A practical consequence: when an agent repeatedly produces the wrong output, the reflex to rephrase the prompt (tier 1) is usually misplaced. The more likely root causes are an absent verification loop (tier 4) or a vague specification (tier 5), and those are where a durable fix lives.
When to Use This Framing
When to Use
- Diagnosing why an agent underperforms on a specific task—identify which surface is starved before changing anything.
- Prioritizing investment in agent tooling—spend on the highest tier that is currently weak.
- Building a shared vocabulary across a team so "the agent is bad" becomes "verification is missing on this slice."
When Not to Use
- Selecting a model for a genuinely capability-bound task. When the task exceeds what any available model can do, surface engineering does not help; the model itself is the constraint.
Open Questions
- How should the surfaces be weighted for a given task type?
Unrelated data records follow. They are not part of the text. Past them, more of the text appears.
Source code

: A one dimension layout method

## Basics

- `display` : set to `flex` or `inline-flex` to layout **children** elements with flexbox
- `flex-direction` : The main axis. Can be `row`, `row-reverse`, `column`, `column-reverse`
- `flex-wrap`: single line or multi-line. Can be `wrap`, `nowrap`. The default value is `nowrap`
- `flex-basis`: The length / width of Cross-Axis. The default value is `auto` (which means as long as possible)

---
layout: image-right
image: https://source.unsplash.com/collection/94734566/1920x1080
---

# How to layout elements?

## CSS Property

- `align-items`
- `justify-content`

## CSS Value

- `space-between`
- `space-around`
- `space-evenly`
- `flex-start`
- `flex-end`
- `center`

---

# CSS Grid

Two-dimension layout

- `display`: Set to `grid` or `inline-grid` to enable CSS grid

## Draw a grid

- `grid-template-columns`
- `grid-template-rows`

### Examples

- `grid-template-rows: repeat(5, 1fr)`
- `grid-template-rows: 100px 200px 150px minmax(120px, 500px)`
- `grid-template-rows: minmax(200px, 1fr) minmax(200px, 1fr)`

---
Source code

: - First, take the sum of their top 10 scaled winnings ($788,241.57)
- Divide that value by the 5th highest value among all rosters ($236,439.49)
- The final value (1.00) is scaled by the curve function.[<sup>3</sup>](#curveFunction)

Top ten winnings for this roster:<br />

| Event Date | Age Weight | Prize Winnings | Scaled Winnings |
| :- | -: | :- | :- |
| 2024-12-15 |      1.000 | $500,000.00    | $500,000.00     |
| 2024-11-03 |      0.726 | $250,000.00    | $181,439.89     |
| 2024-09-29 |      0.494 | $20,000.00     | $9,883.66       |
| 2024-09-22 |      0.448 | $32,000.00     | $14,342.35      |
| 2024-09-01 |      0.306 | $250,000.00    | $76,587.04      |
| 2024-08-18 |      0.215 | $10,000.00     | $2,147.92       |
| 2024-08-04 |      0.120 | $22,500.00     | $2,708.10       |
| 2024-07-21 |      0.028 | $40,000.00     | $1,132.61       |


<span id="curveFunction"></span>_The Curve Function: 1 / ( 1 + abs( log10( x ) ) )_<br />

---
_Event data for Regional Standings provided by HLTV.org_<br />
A research task may be context-bound while a refactor is verification-bound, but a general weighting is not established.
- Where does a fifth surface—cost and token observability—belong? It is not visibility, action, verification, or memory, yet it bounds how far any of them can scale.
Connections
- Context Fundamentals: The context surface is the subject of Chapter 4 in depth; this section treats it as one of four coordinated surfaces.
- Tool Design: The tools surface is where workflow gets encoded into affordances rather than instructions—the central argument of the tool-use chapter.
- Harness as Control System: The verification surface is implemented in the harness; a control-system view of the harness is the verification surface made concrete.
- Failure Modes: Each failure mode maps back to one of these four surfaces; this section provides the surfaces that the next section diagnoses against.
- Long-Horizon Agent State: The memory surface, highest in the leverage hierarchy, is developed fully in the next chapter.